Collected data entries
= = = = = = =
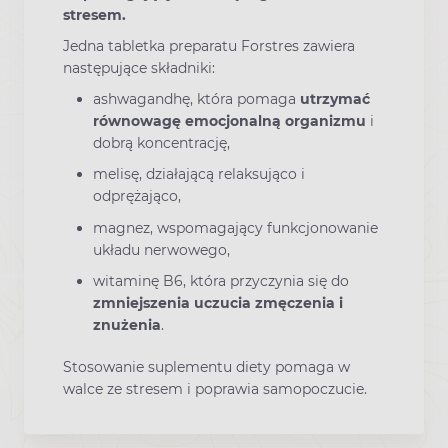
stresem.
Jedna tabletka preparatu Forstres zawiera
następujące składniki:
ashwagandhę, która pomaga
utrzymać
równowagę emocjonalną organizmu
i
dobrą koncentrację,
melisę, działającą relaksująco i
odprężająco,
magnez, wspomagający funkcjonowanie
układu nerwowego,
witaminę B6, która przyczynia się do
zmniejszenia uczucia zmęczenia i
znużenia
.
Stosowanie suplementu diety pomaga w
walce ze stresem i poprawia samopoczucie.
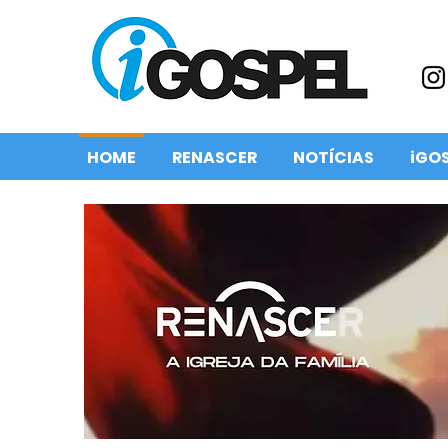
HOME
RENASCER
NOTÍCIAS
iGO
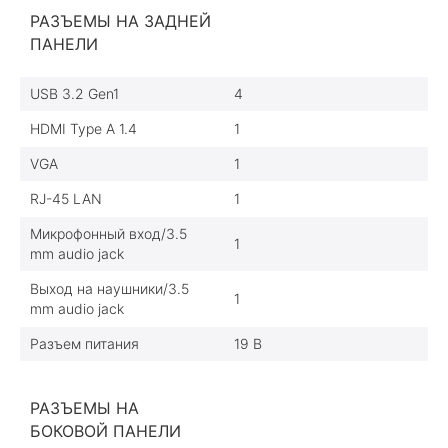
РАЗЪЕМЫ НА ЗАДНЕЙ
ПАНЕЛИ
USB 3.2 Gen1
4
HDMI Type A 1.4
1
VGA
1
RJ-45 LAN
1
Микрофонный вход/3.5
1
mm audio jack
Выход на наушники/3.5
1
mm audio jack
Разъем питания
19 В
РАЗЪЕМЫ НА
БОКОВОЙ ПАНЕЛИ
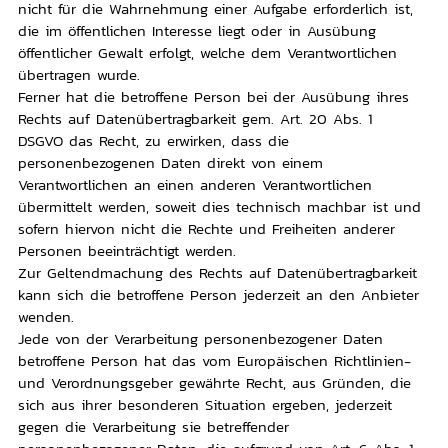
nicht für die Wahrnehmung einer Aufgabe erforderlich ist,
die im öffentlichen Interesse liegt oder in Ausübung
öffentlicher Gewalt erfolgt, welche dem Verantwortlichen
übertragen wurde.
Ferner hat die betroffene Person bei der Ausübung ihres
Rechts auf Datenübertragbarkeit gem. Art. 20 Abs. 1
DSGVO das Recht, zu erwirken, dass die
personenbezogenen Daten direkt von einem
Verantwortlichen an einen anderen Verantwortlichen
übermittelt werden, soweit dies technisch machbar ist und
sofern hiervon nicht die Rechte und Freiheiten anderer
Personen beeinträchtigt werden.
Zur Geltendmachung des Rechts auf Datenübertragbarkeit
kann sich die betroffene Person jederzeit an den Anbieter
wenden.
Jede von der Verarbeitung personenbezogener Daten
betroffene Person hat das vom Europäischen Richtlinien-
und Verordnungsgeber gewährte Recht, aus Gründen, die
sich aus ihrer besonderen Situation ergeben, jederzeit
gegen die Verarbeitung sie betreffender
= = = = = = =
Request>
Find "und Verordnungsgeber gewährte" in the entries above, then repeat its line and all lines after it exactly, down to the last line.

Written solution>
und Verordnungsgeber gewährte Recht, aus Gründen, die
sich aus ihrer besonderen Situation ergeben, jederzeit
gegen die Verarbeitung sie betreffender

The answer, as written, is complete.